Los años pasaron desde mi infancia y tuve que aprender que en este mundo, o quizás solo en esta ciudad, no se puede ser una persona demasiado tolerante, porque el ser humano tiende a abusar de la paciencia y tranquilidad de otros. He aprendido que cuando alguien quiere humillarme de mí depende que lo consiga o no. He aprendido a callar cuando lo único que quiero es gritar. Sí, los años traen enseñanzas que nos impulsan a mejorar. Así dicen. Pero en realidad no me arriesgo a aseverar que ésa constituya una norma general.

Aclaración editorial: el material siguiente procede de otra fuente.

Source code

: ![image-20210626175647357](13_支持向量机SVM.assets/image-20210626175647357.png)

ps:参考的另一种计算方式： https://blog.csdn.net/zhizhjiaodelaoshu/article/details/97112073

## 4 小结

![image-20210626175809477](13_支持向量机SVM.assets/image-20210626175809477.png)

Recuerdo cuando me caía de niña y lloraba, mientras varias manos se prestaban a levantarme. En el proceso de "crecer" he aprendido que caerse es sinónimo de risa y que las lágrimas de dolor deben ser reemplazadas por una apariencia inmutable que muestre serenidad, con el único objetivo de reflejar manejo y control de las emociones como si se tratara de entes robotizados incapaces de sentir (madurez?). Aprendí a levantarme con la cara al frente sin mostrar vergüenza y ningún gesto de sufrimiento para continuar mi recorrido, tratando de superar la vulnerabilidad del ser caído que es objeto de mofa.
Y aunque ya crecí y casi no voy a los circos comprendo ahora de una manera más vivencial la situación de los payasos que deben sonreír aunque por dentro quieran llorar. En este mundo, al parecer, triunfa aquel que esconde de manera más efectiva sus sentimientos para conseguir tener el control de su vida y, por qué no, de la de los demás. Todo esto ha involucrado mi proceso de crecimiento. Sin embargo, todavía persiste en mi mente la interrogante: Quién puede ser feliz?
Así es la dramática realidad de los espejos.